Start of Data section

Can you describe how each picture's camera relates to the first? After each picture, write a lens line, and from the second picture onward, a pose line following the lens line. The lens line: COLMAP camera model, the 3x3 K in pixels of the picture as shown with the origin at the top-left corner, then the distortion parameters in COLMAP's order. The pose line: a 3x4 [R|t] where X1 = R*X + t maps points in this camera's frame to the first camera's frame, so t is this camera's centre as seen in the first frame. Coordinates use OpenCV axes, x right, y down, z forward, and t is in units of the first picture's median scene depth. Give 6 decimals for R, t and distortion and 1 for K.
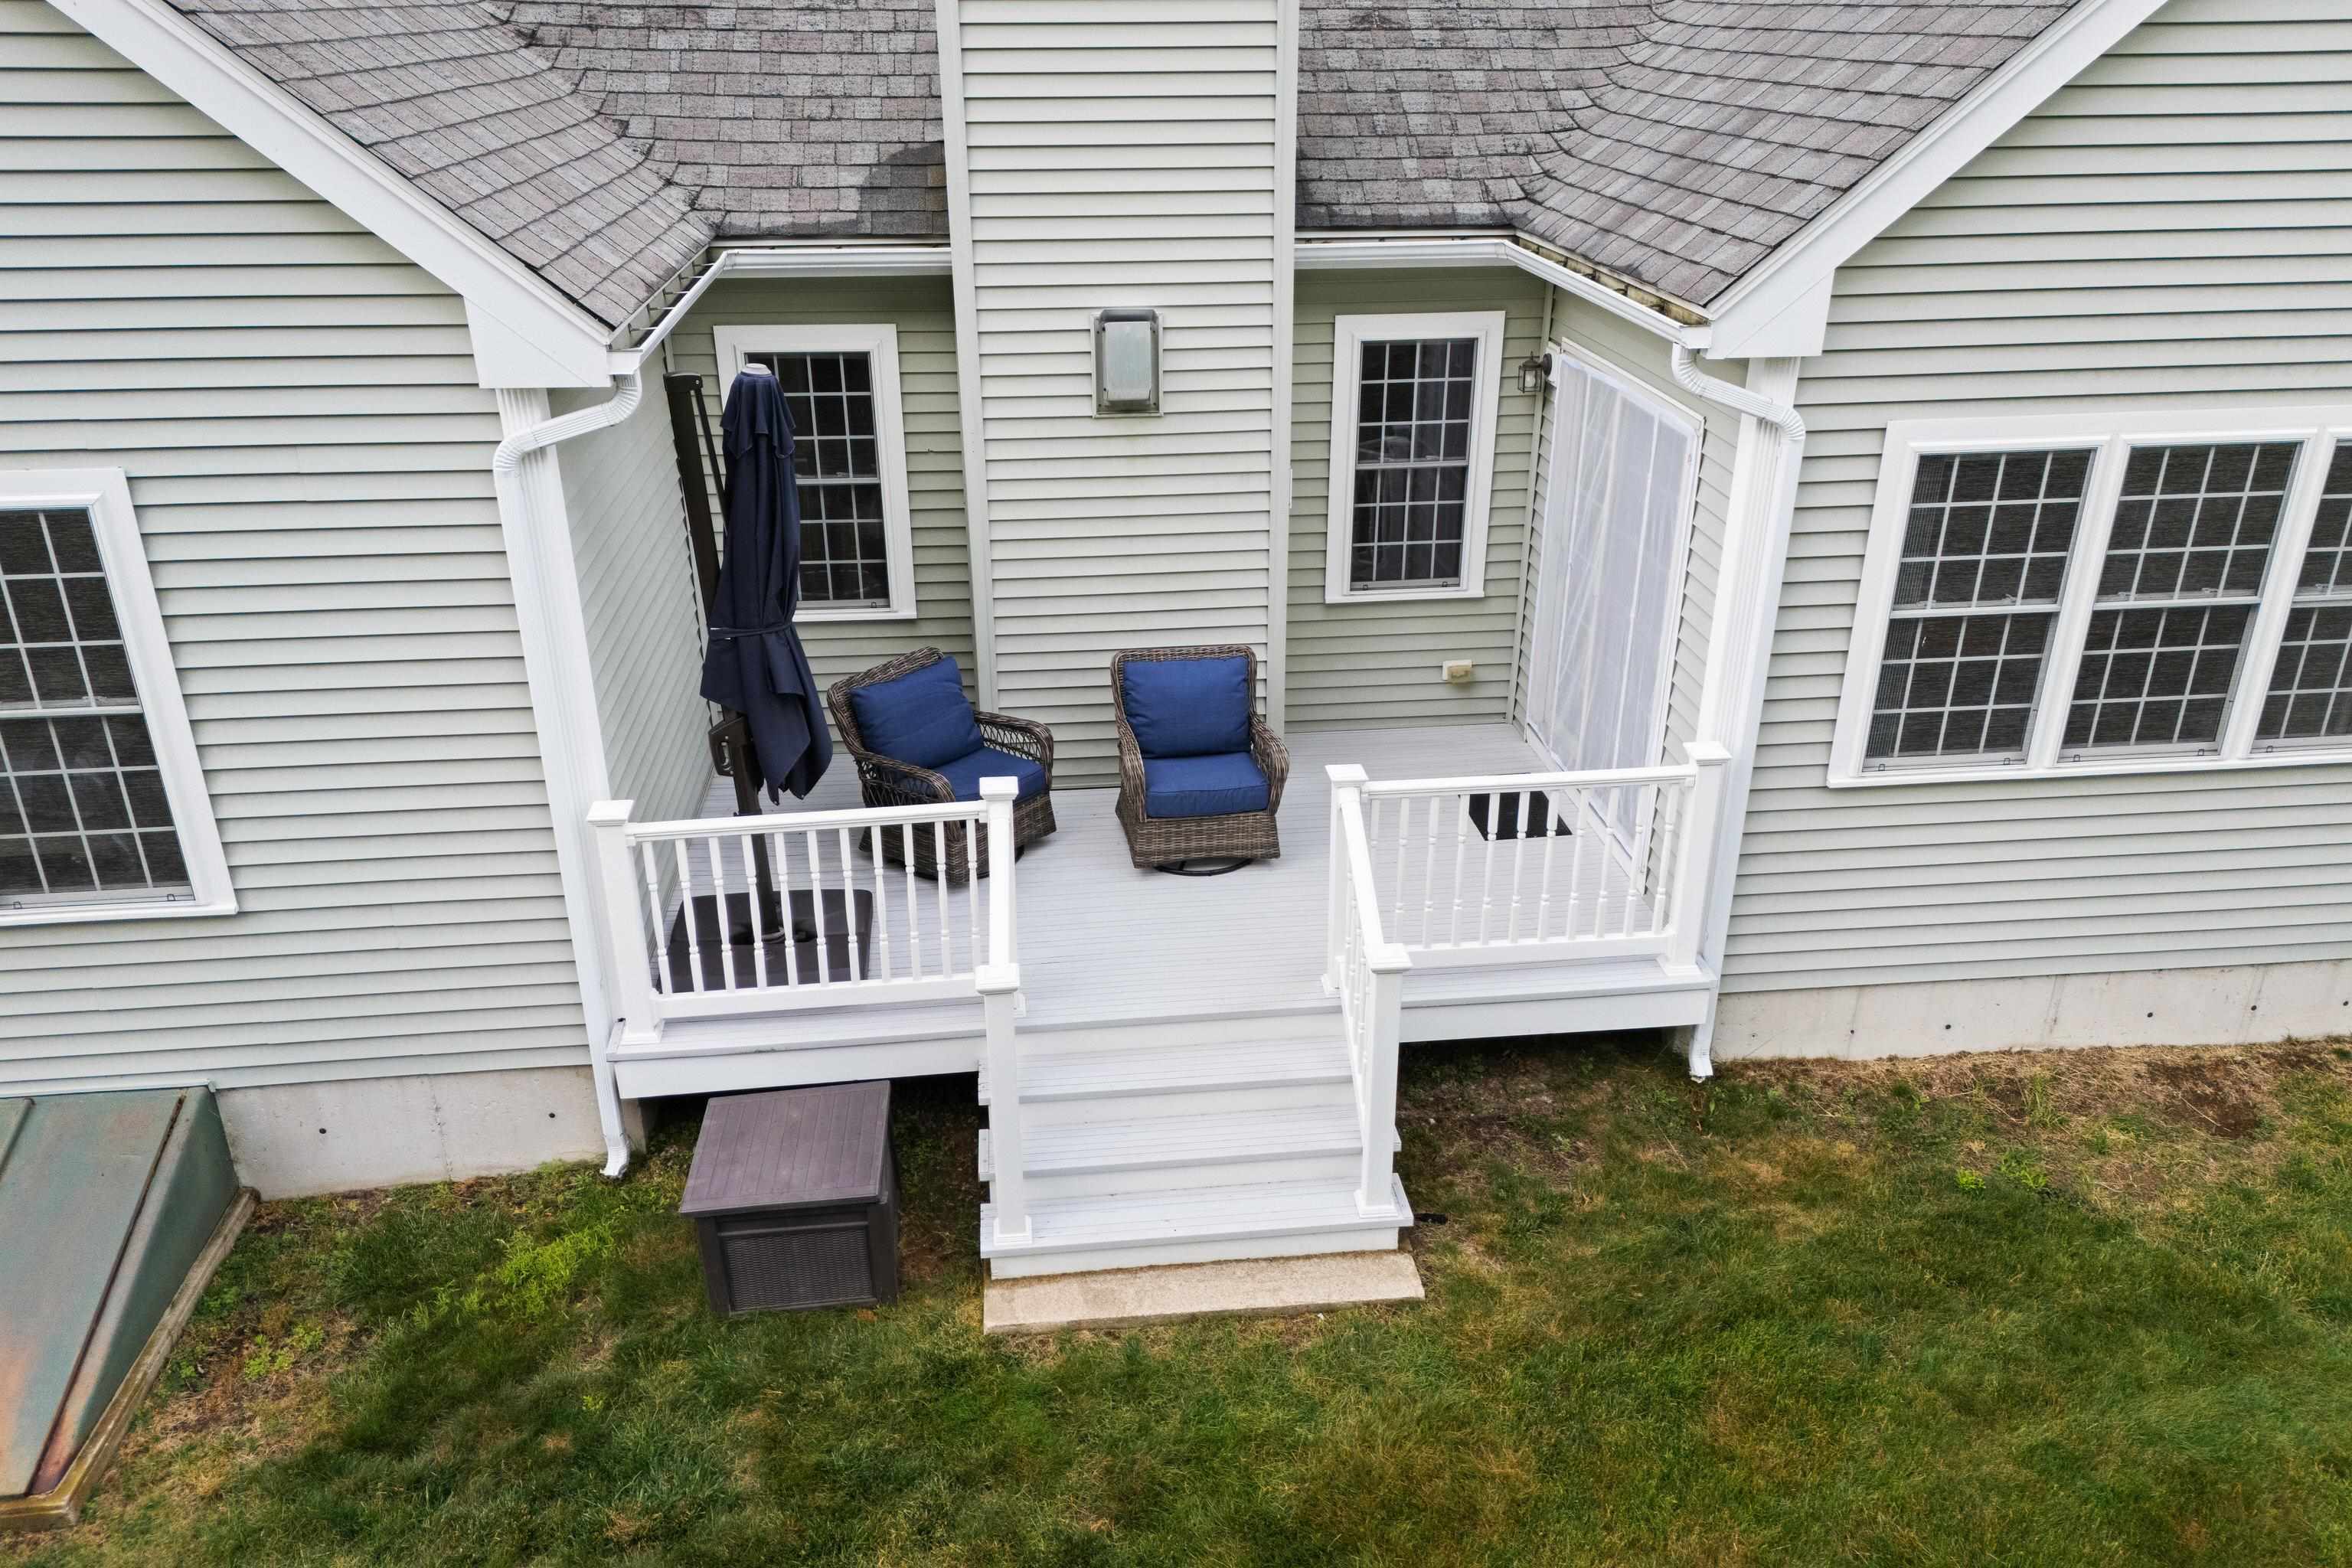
lens RADIAL K [[1714.9, 0, 1187.1], [0, 1714.9, 831.0], [0, 0, 1]] dist [0.079867, -0.083581]
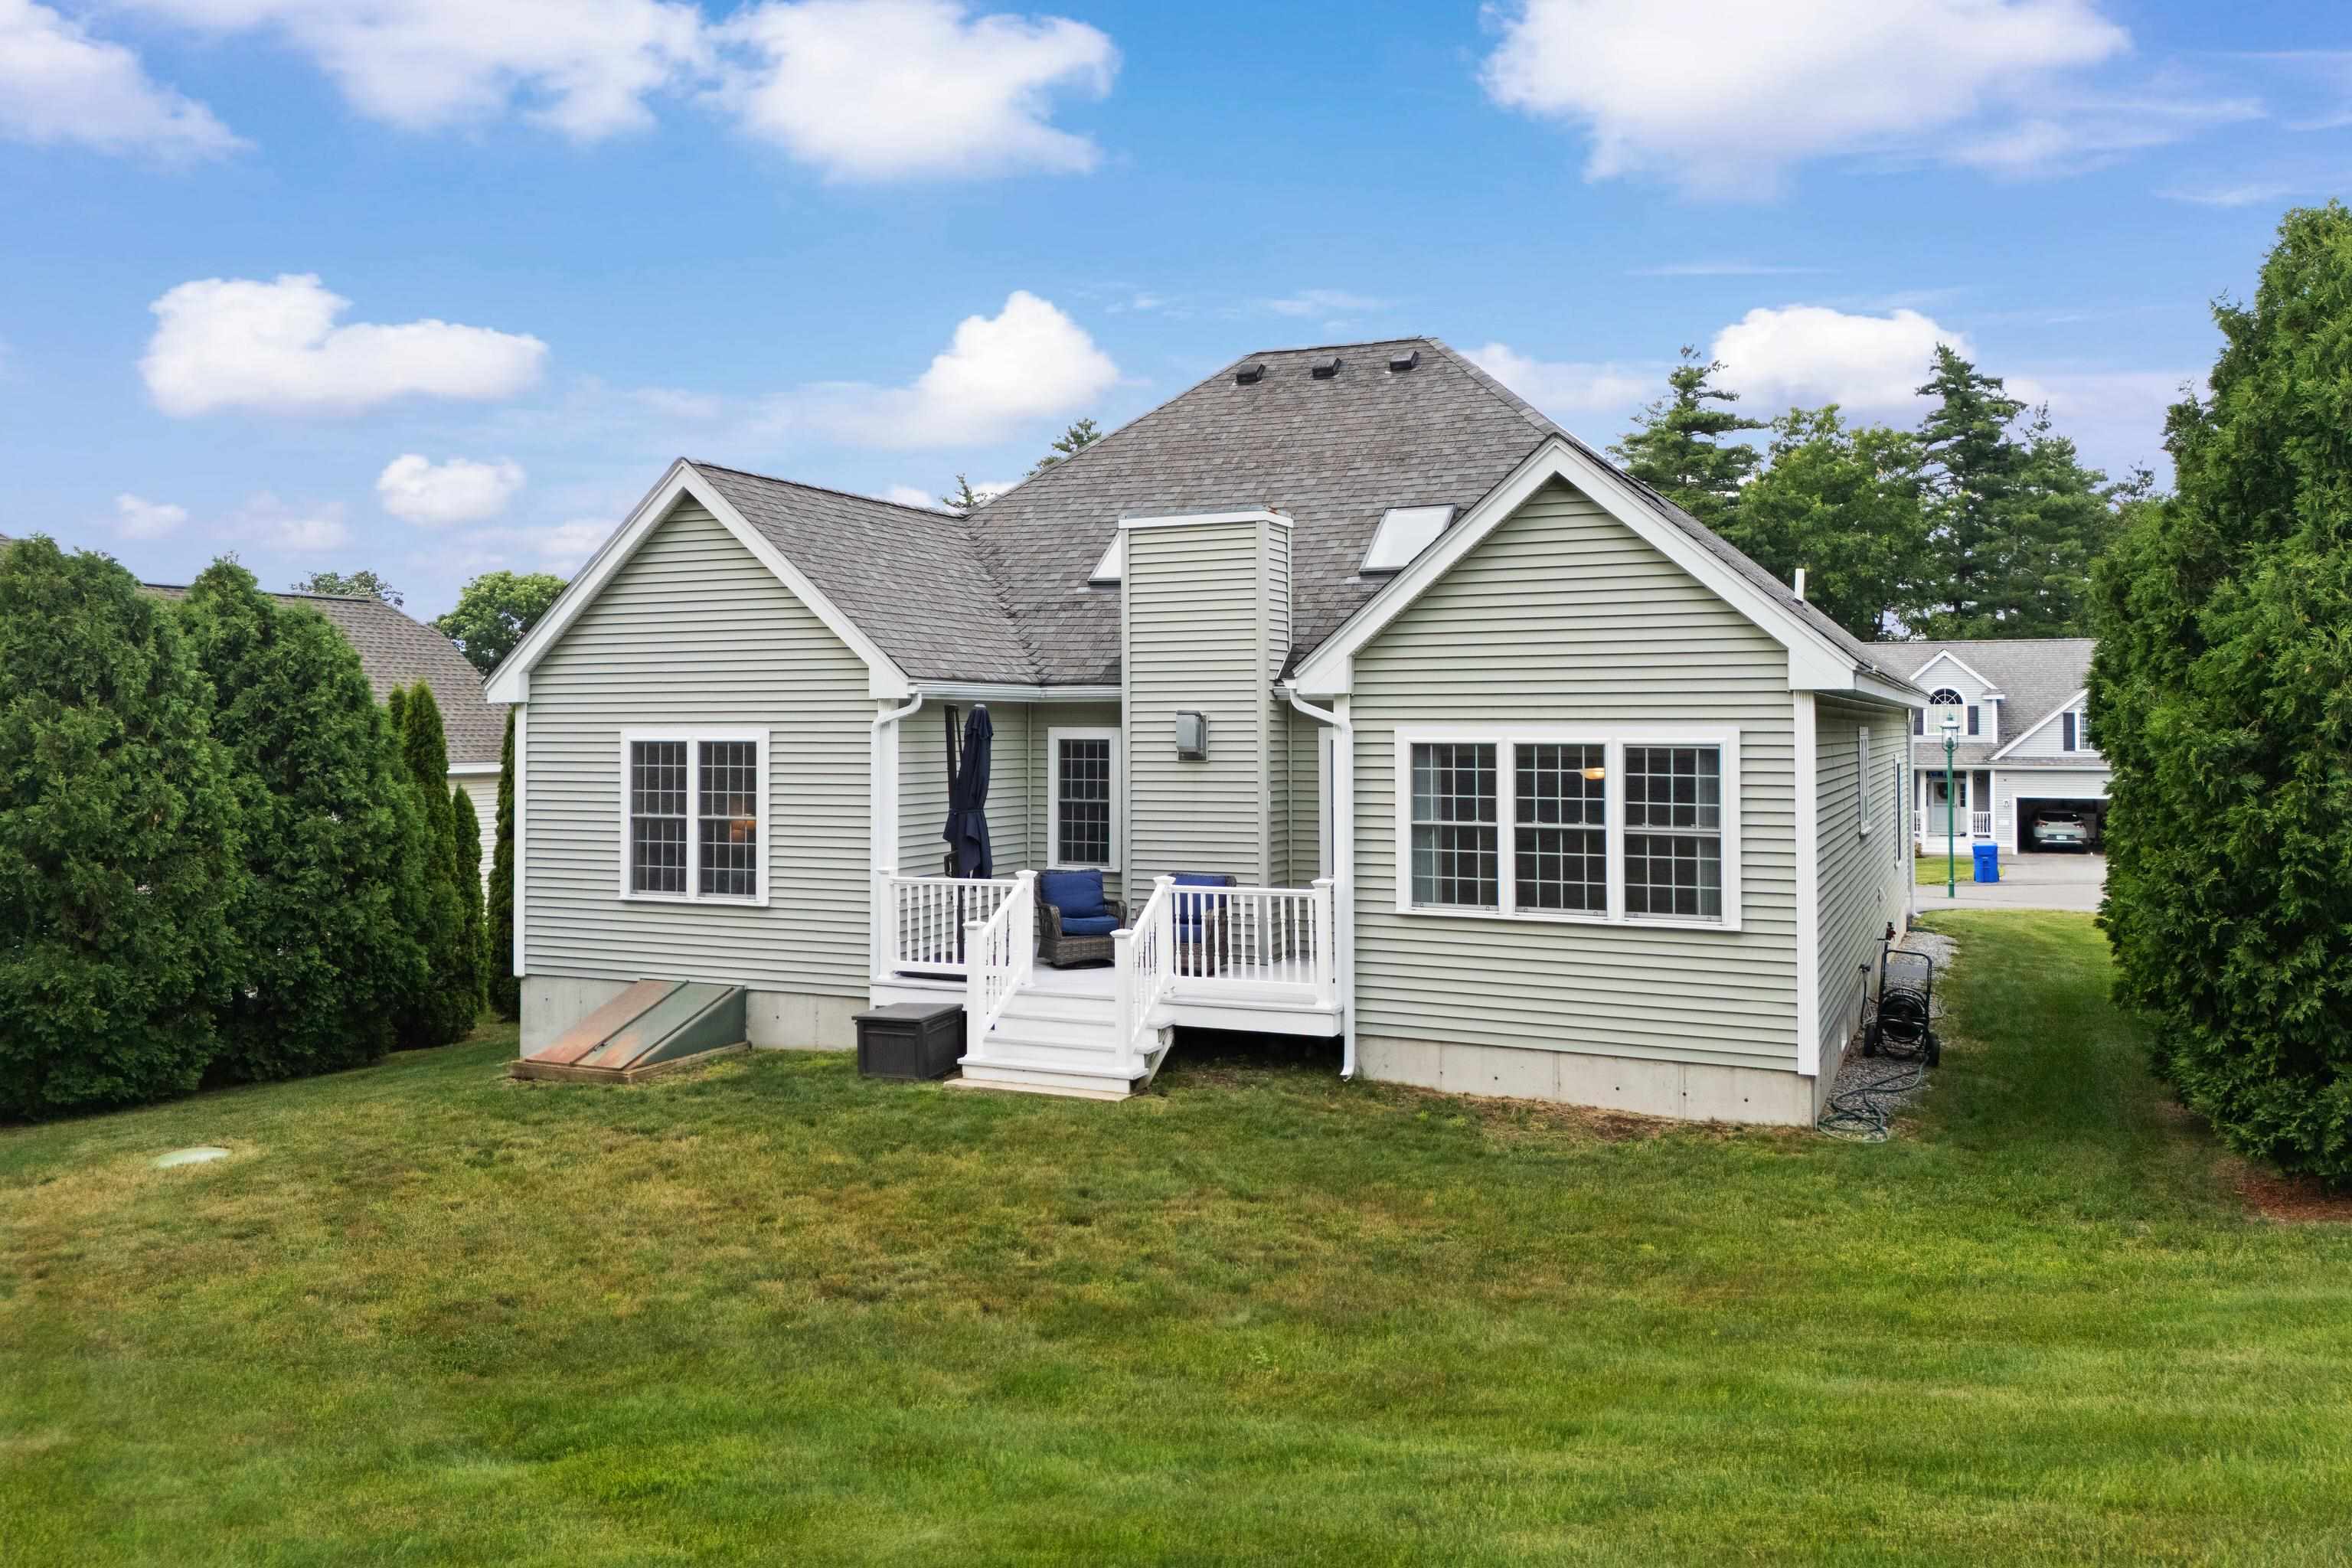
lens RADIAL K [[1714.9, 0, 1187.1], [0, 1714.9, 831.0], [0, 0, 1]] dist [0.079867, -0.083581]
pose [[0.858933, 0.036645, -0.510774, 1.149153], [-0.232207, 0.916868, -0.324706, 0.570445], [0.456414, 0.397506, 0.796037, -0.686001]]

End of Data section

=== Exercise directions ===
All of the material above should be set down again exactly, though not its pictures.

=== Answer section ===
Can you describe how each picture's camera relates to the first? After each picture, write a lens line, and from the second picture onward, a pose line following the lens line. The lens line: COLMAP camera model, the 3x3 K in pixels of the picture as shown with the origin at the top-left corner, then the distortion parameters in COLMAP's order. The pose line: a 3x4 [R|t] where X1 = R*X + t maps points in this camera's frame to the first camera's frame, so t is this camera's centre as seen in the first frame. Coordinates use OpenCV axes, x right, y down, z forward, and t is in units of the first picture's median scene depth. Give 6 decimals for R, t and distortion and 1 for K.
lens RADIAL K [[1714.9, 0, 1187.1], [0, 1714.9, 831.0], [0, 0, 1]] dist [0.079867, -0.083581]
lens RADIAL K [[1714.9, 0, 1187.1], [0, 1714.9, 831.0], [0, 0, 1]] dist [0.079867, -0.083581]
pose [[0.858933, 0.036645, -0.510774, 1.149153], [-0.232207, 0.916868, -0.324706, 0.570445], [0.456414, 0.397506, 0.796037, -0.686001]]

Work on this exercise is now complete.